» What the task asks
Show all lines below holding the string "shift".
[[ Source material, beginning ]]
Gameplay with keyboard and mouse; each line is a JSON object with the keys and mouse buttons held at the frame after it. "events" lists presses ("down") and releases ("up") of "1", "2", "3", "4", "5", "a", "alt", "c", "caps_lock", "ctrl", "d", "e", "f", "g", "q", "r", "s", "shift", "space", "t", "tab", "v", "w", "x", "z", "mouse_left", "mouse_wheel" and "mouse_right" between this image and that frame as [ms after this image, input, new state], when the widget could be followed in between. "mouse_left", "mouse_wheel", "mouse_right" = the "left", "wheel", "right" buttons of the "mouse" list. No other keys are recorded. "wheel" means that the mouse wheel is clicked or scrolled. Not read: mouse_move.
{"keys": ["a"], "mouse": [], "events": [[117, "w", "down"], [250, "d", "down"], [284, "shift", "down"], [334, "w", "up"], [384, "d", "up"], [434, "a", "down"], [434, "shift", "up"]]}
[[ Source material, end ]]
[[ Source material, beginning ]]
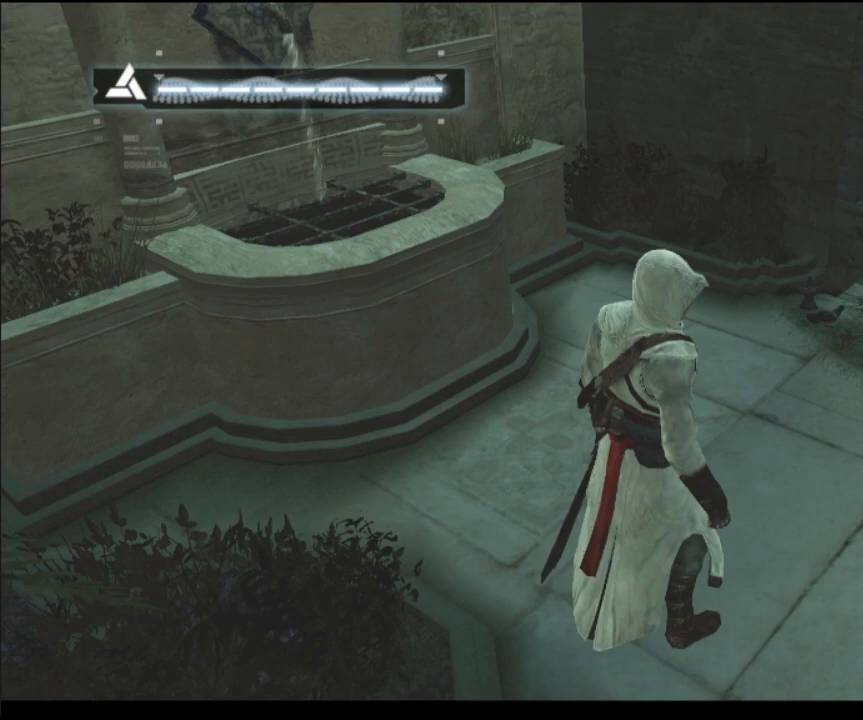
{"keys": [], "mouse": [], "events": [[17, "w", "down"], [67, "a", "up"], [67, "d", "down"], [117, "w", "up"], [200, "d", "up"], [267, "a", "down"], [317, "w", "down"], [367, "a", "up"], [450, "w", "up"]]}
[[ Source material, end ]]
» Output of the task
Gameplay with keyboard and mouse; each line is a JSON object with the keys and mouse buttons held at the frame after it. "events" lists presses ("down") and releases ("up") of "1", "2", "3", "4", "5", "a", "alt", "c", "caps_lock", "ctrl", "d", "e", "f", "g", "q", "r", "s", "shift", "space", "t", "tab", "v", "w", "x", "z", "mouse_left", "mouse_wheel" and "mouse_right" between this image and that frame as [ms after this image, input, new state], when the widget could be followed in between. "mouse_left", "mouse_wheel", "mouse_right" = the "left", "wheel", "right" buttons of the "mouse" list. No other keys are recorded. "wheel" means that the mouse wheel is clicked or scrolled. Not read: mouse_move.
{"keys": ["a"], "mouse": [], "events": [[117, "w", "down"], [250, "d", "down"], [284, "shift", "down"], [334, "w", "up"], [384, "d", "up"], [434, "a", "down"], [434, "shift", "up"]]}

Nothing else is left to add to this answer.